**AIM OF THE EXERCISE**
When a line in the entries below contains the word "widget", copy that line.

**RECORDS PROVIDED**
- - - - -
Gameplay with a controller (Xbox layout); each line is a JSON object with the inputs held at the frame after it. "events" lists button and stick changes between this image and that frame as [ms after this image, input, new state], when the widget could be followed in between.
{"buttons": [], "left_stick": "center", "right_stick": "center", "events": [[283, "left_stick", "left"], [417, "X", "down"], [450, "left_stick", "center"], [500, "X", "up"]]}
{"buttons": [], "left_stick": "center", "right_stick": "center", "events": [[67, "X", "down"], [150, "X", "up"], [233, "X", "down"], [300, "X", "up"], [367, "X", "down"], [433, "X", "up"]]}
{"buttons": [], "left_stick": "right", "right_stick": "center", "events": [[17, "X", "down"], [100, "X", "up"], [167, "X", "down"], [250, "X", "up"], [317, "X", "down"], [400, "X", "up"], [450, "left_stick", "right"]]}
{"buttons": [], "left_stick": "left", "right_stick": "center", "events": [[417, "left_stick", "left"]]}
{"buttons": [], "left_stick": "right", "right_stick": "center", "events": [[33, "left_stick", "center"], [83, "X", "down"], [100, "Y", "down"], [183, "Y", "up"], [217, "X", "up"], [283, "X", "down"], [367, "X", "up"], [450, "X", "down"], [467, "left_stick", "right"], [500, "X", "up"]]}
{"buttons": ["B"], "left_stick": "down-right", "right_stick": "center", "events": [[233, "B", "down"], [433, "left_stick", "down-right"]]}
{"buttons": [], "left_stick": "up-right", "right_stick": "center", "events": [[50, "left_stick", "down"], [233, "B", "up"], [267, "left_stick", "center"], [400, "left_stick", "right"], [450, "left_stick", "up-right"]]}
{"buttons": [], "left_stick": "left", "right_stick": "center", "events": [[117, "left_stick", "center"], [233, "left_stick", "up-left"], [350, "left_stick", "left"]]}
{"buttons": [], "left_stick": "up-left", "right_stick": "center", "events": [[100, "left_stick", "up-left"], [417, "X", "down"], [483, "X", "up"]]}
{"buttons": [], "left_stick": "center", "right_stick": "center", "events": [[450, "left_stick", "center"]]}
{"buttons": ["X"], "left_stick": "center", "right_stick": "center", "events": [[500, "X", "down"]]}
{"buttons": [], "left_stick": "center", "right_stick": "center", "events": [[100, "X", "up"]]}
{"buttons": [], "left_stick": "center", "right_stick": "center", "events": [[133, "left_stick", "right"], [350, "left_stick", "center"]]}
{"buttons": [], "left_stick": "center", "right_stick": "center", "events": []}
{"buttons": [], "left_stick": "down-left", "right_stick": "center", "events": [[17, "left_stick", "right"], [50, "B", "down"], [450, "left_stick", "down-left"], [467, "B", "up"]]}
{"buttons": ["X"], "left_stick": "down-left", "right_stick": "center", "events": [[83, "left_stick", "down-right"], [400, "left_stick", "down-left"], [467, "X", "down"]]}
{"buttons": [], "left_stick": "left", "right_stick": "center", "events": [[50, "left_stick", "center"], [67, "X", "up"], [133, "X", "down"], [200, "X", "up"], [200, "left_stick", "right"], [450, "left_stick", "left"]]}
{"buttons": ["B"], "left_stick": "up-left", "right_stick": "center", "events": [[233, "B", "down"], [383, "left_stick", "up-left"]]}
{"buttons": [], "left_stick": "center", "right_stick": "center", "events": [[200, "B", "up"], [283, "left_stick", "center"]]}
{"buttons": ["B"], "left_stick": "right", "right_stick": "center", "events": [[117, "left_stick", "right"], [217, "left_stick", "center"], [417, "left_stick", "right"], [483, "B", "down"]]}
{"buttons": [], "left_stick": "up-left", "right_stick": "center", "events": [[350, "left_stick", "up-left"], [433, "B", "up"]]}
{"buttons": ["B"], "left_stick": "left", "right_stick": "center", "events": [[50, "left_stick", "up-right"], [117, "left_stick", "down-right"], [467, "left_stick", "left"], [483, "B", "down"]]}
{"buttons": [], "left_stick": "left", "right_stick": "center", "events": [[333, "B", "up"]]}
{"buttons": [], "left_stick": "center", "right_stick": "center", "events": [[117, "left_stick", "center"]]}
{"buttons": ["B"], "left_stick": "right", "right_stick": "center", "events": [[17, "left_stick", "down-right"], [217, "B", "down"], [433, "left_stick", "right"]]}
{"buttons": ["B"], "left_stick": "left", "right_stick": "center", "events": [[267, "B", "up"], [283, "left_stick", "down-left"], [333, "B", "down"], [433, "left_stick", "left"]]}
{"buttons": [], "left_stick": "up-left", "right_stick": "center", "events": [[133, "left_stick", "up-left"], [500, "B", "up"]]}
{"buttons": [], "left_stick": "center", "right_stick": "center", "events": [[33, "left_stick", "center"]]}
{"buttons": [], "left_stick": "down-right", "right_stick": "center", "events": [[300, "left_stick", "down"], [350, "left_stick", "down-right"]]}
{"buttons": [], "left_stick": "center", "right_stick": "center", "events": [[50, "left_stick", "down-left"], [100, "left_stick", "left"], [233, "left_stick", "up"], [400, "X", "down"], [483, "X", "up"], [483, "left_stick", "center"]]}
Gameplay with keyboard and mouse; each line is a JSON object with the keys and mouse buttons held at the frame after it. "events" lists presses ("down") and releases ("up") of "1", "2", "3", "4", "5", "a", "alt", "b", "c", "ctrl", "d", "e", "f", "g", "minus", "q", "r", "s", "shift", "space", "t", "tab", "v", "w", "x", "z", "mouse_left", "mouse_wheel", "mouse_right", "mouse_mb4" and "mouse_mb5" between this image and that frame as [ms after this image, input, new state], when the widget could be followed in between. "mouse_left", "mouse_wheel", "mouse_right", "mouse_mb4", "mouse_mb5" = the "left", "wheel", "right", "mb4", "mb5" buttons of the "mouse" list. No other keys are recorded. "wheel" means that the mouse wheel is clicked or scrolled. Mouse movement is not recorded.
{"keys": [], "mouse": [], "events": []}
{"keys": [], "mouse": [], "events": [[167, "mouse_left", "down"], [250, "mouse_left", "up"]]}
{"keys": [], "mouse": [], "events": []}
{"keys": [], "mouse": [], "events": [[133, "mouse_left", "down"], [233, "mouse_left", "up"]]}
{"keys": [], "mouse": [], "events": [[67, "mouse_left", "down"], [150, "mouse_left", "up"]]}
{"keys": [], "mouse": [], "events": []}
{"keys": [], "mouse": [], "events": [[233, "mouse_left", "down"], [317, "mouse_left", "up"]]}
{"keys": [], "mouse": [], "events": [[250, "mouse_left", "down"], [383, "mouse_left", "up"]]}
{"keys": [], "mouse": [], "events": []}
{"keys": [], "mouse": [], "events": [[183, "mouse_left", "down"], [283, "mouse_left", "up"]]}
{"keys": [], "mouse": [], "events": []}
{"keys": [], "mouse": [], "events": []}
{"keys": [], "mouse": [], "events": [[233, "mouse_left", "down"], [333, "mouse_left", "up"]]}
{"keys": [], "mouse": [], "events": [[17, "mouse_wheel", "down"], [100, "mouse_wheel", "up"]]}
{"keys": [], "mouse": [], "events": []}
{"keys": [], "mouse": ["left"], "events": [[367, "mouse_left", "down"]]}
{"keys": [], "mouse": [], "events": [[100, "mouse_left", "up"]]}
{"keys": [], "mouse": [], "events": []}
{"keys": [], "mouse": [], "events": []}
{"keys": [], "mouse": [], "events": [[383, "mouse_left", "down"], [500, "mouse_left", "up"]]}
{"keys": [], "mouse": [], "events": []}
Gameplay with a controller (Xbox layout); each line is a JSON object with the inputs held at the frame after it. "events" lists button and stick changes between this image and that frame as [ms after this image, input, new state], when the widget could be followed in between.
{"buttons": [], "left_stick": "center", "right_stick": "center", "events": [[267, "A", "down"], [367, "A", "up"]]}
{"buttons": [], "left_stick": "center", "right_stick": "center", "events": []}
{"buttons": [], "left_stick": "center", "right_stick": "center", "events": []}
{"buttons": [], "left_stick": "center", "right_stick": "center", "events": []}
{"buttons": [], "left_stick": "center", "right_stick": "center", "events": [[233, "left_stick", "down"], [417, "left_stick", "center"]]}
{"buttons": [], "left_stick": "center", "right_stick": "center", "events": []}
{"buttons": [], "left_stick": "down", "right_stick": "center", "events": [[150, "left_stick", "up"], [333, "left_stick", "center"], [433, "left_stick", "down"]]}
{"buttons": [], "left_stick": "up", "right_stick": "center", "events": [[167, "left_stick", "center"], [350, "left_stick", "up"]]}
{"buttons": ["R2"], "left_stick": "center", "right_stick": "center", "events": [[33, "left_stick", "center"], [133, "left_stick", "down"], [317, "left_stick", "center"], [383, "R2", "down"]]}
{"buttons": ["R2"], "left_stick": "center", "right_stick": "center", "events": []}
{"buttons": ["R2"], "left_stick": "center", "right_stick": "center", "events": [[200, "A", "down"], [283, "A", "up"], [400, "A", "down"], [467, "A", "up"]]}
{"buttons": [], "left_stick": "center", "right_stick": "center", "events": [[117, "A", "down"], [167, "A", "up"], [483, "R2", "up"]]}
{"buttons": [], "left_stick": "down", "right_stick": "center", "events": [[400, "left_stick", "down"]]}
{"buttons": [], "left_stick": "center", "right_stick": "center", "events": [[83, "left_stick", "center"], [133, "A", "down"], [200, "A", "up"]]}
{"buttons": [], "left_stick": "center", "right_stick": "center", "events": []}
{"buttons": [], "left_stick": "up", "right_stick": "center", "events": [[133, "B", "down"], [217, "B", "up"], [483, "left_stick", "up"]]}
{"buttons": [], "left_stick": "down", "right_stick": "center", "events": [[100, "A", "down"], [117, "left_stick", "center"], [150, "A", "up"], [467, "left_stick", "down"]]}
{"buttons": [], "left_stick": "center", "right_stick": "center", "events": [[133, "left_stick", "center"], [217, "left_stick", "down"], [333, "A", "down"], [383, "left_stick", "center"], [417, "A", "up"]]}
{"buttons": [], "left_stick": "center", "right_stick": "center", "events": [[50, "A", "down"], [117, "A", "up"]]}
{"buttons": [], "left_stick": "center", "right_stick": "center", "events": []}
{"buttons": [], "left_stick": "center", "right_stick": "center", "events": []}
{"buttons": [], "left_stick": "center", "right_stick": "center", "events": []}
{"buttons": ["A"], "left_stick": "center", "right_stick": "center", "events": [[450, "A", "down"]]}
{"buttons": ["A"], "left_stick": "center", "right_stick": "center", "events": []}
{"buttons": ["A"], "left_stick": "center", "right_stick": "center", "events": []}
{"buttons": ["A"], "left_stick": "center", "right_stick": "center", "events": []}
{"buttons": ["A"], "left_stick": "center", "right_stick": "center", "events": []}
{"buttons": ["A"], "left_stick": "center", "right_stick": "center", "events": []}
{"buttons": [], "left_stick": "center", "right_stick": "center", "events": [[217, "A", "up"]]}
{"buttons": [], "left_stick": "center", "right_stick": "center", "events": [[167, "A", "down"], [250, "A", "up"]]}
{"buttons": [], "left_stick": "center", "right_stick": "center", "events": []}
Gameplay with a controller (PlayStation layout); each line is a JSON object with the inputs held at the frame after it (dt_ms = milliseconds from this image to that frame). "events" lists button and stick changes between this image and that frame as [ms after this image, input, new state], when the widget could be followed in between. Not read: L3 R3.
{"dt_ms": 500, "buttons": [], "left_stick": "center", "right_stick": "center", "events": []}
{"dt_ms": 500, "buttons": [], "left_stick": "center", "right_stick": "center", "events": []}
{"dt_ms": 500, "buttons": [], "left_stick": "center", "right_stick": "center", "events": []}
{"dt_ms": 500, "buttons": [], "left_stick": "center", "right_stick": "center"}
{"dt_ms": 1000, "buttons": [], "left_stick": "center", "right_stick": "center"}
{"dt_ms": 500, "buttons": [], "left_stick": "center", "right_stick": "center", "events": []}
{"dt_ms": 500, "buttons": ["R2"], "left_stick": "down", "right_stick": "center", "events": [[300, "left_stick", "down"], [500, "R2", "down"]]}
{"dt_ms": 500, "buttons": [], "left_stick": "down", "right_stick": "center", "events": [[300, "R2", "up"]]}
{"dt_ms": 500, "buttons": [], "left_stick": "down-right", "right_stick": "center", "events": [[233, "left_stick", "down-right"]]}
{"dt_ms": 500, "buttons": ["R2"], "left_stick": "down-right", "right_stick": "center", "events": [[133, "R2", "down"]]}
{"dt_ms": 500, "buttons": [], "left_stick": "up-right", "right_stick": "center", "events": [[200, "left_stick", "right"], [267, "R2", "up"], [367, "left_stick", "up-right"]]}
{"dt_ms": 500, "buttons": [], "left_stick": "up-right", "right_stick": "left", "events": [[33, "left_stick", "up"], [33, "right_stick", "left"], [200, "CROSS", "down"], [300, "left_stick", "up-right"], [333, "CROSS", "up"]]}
- - - - -
**RESULT OF THIS EXERCISE**
Gameplay with a controller (Xbox layout); each line is a JSON object with the inputs held at the frame after it. "events" lists button and stick changes between this image and that frame as [ms after this image, input, new state], when the widget could be followed in between.
Gameplay with keyboard and mouse; each line is a JSON object with the keys and mouse buttons held at the frame after it. "events" lists presses ("down") and releases ("up") of "1", "2", "3", "4", "5", "a", "alt", "b", "c", "ctrl", "d", "e", "f", "g", "minus", "q", "r", "s", "shift", "space", "t", "tab", "v", "w", "x", "z", "mouse_left", "mouse_wheel", "mouse_right", "mouse_mb4" and "mouse_mb5" between this image and that frame as [ms after this image, input, new state], when the widget could be followed in between. "mouse_left", "mouse_wheel", "mouse_right", "mouse_mb4", "mouse_mb5" = the "left", "wheel", "right", "mb4", "mb5" buttons of the "mouse" list. No other keys are recorded. "wheel" means that the mouse wheel is clicked or scrolled. Mouse movement is not recorded.
Gameplay with a controller (Xbox layout); each line is a JSON object with the inputs held at the frame after it. "events" lists button and stick changes between this image and that frame as [ms after this image, input, new state], when the widget could be followed in between.
Gameplay with a controller (PlayStation layout); each line is a JSON object with the inputs held at the frame after it (dt_ms = milliseconds from this image to that frame). "events" lists button and stick changes between this image and that frame as [ms after this image, input, new state], when the widget could be followed in between. Not read: L3 R3.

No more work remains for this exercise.